Friday, September 26, 2025

On the Nature of Microservices

a series of interlocking sawtoothed gears, intended to represent a set of microservices

Microservices entered the lexicon of systems engineering a number of years ago, breaking up a system which might once have been delivered as a single large binary — though usually with separate relational database at least — to instead consist of a series of small microservices each performing a specific function and communicating amongst themselves to provide an overall service.

In my experience at least, moving to a microservices architecture does solve real problems but the nature of the problems it solves are as much organizational as technical.

In a very large engineering team all trying to work together to deliver a solution, one frequently loses velocity simply because of the number of teams jostling against each other:

  1. The release process grows over time, and tends to add process of the form "make sure that problem never happens again."
  2. Rollbacks roll back everything. When every team has P0 deliverables, no team has P0 deliverables.
  3. The internal architecture might have been carefully planned... or might not. Even without a "if I can call it, I can use it" mentality, there still can be significant underspecification.

 

Moving to Microservices

A team which moves to microservices, devoting considerable effort to do so, has every incentive to solve these issues:

  1. The release process for each microservice can be (mostly) decoupled with disciplined versioning of API between producers and consumers.
  2. Rollbacks impact only a portion of the overall service.
  3. The interfaces between microservices will have an API boundary, though Hyrum's Law still applies that un-promised behavior can become a load-bearing dependency.

The tradeoff is that one now has a distributed system, and distributed systems are hard.

  • Debugging is much more likely to cross multiple processes.
  • The 95% and 99% tail latency will suffer, as long code paths likely incur extra cross-process messaging.
  • A robust design will degrade if subsystems are unavailable, transforming the potential for outage into more frequent partial systems failure.

Kubernetes logo, a ship's wheel

If the problem being solved is "maximize effectiveness of a large engineering team" then these are perhaps good tradeoffs.

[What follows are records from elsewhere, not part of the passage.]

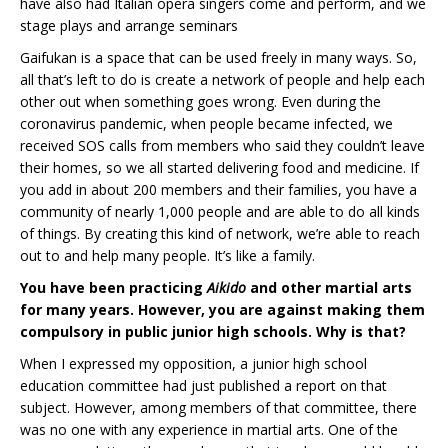
have also had Italian opera singers come and perform, and we
stage plays and arrange seminars
Gaifukan is a space that can be used freely in many ways. So,
all that’s left to do is create a network of people and help each
other out when something goes wrong. Even during the
coronavirus pandemic, when people became infected, we
received SOS calls from members who said they couldn’t leave
their homes, so we all started delivering food and medicine. If
you add in about 200 members and their families, you have a
community of nearly 1,000 people and are able to do all kinds
of things. By creating this kind of network, we’re able to reach
out to and help many people. It’s like a family.
You have been practicing
Aikido
and other martial arts
for many years. However, you are against making them
compulsory in public junior high schools. Why is that?
When I expressed my opposition, a junior high school
education committee had just published a report on that
subject. However, among members of that committee, there
was no one with any experience in martial arts. One of the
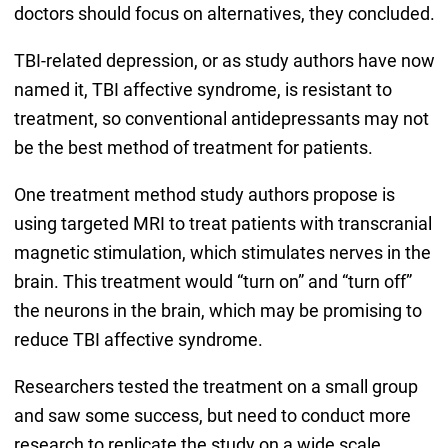
doctors should focus on alternatives, they concluded.
TBI-related depression, or as study authors have now
named it, TBI affective syndrome, is resistant to
treatment, so conventional antidepressants may not
be the best method of treatment for patients.
One treatment method study authors propose is
using targeted MRI to treat patients with transcranial
magnetic stimulation, which stimulates nerves in the
brain. This treatment would “turn on” and “turn off”
the neurons in the brain, which may be promising to
reduce TBI affective syndrome.
Researchers tested the treatment on a small group
and saw some success, but need to conduct more
research to replicate the study on a wide scale.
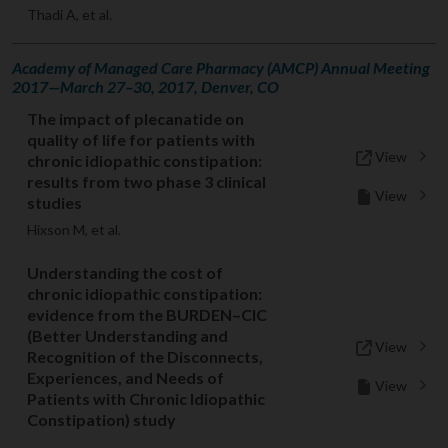
Thadi A, et al.
Academy of Managed Care Pharmacy (AMCP) Annual Meeting
2017—March 27–30, 2017, Denver, CO
The impact of plecanatide on
quality of life for patients with
View
chronic idiopathic constipation:
results from two phase 3 clinical
View
studies
Hixson M, et al.
Understanding the cost of
chronic idiopathic constipation:
evidence from the BURDEN–CIC
(Better Understanding and
View
Recognition of the Disconnects,
Experiences, and Needs of
View
Patients with Chronic Idiopathic
Constipation) study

One has the resources to develop tooling for debugging and latency and reliability. If one has further chosen to deploy those services via an orchestration system like Kubernetes, one has the personnel to cover the operational burden of that too.

If one doesn't have the personnel to cover the cost, microservices become a more questionable choice. Fundamentally: delivering via monolithic binary is not inherently bad. It isn't automatically a poor choice. It isn't poor engineering.

How to deliver software is influenced by the size and composition of the team delivering it.